Right now it is actually getting light out. We're still trying to get some more shuteye but it's a losing proposition. Need to find a nice cheap place for breakfast...


We are finally in Tokyo!

Wynn being such a good girl yesterday
during the ultimately fruitless wait

The sight of a 747 full of people who aren't going anywhere,
getting their hotel vouchers

Finally, at 9:00 this morning, our repaired aircraft pushed back and launched into the sky.
Wynn behaved better than we had expected during the 11-hour flight.

(Wells Fargo employees may recognize
that pony she's strangling.)

She got more solid sleep than either of us - only whined a few times. We arrived in Tokyo at 11:00 AM local time - that would be 9 pm Minnesota time. Arrival and customs was a breeze as there were no other flights arriving at that hour. Given how long we had been running, we thought that Wynn might be groggy at the airport, but...

here she is running laps around the luggage cart while I get money exchanged, train pass set up, hotel bus arranged.

She did finally nod off on the 80-minute bus ride into the city:
But since our arrival at 1:30 PM local time, she's been up and at 'em. They didn't have our room ready (not that we expected them to, check-in starts at 2:00 ... I was thrilled that they actually had our reservation given the events from yesterday), so we waited in the lobby for a while. Wynn was coughing - not surprising after having been in a dry airplane for the past day - but we guess that the sight of half-zombie Westerners in the lobby with a coughing Asian child looked too much like swine flu, so they kindly suggested we wait in a different hotel room until ours was ready. House arrest, whatever.

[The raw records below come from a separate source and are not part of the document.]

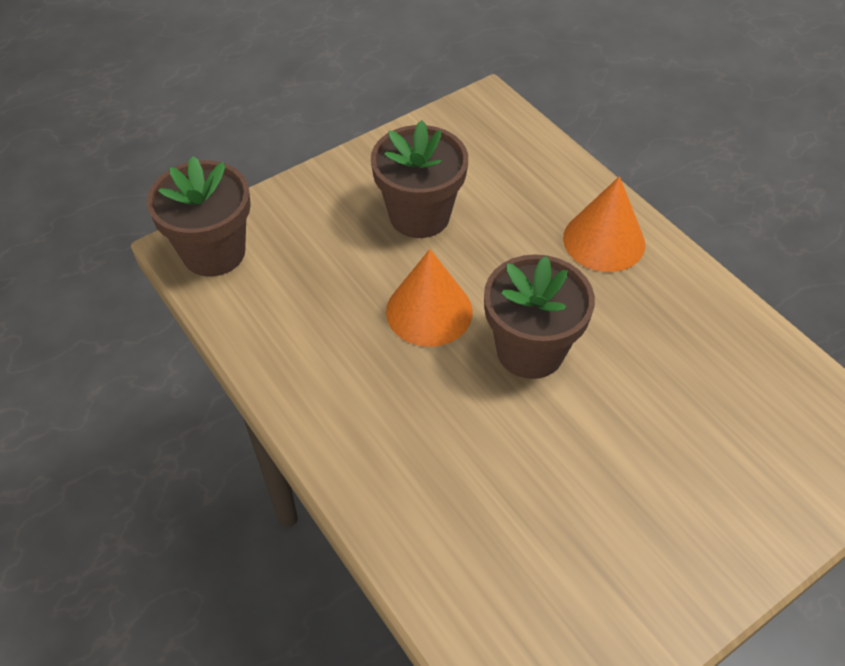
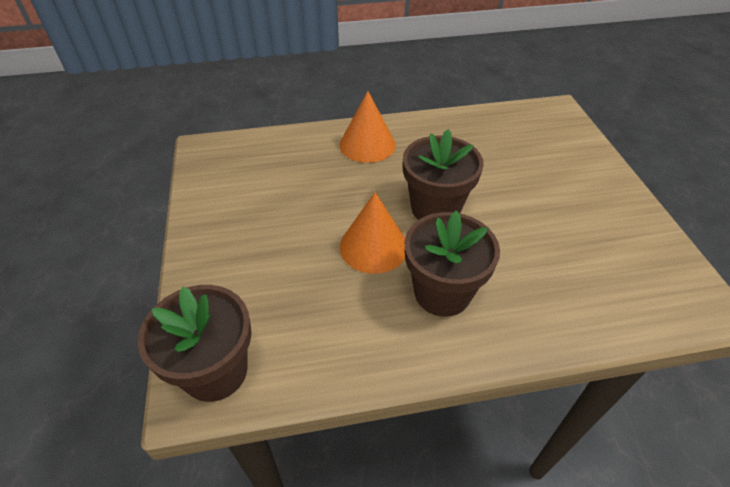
camera: 65 degrees left, 5 degrees down
(419, 215) = (280, 220): brown flower pot -> brown flower pot (442, 293)

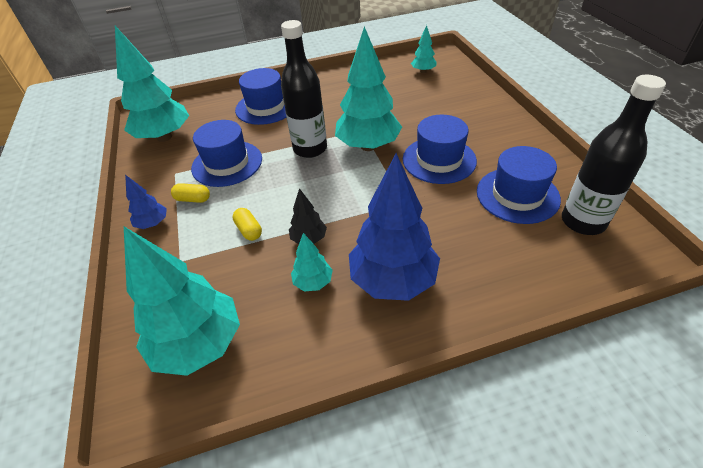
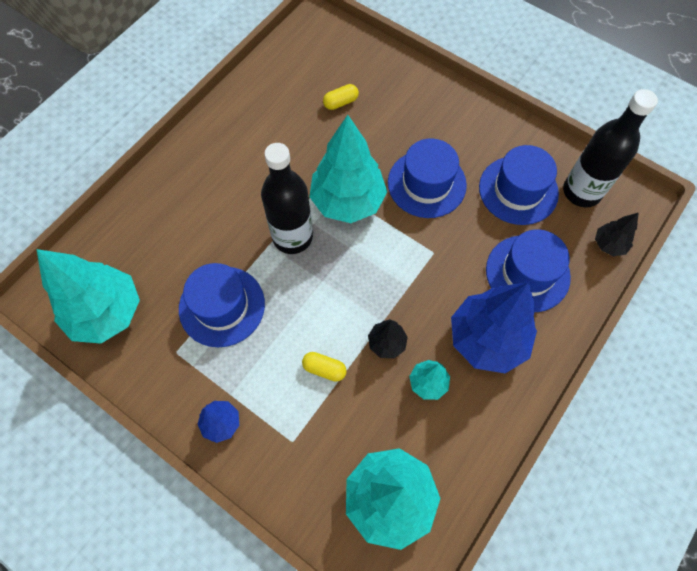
camera: 40 degrees left, 20 degrees up
(193, 199) = (232, 370): yellow capsule -> yellow capsule (341, 102)
(266, 107) = (186, 203): blue hat -> blue hat (527, 273)
(423, 71) = (317, 59): turquoise tree -> none
(582, 272) = (608, 245): none -> black tree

We'll go into more detail about the hotel later,
but this is our view out the room where we are now established:
It is now 3:40 PM local time - Ann is crashed on the couch, Wynn is busy converting the room into her PlaySpace(TM), and I'm trying to get the Internet to work.

Next order of business is to cross that bridge, find a restaurant that we can figure out and a 7-11 to get supplies from, come back to the hotel room, and sleep.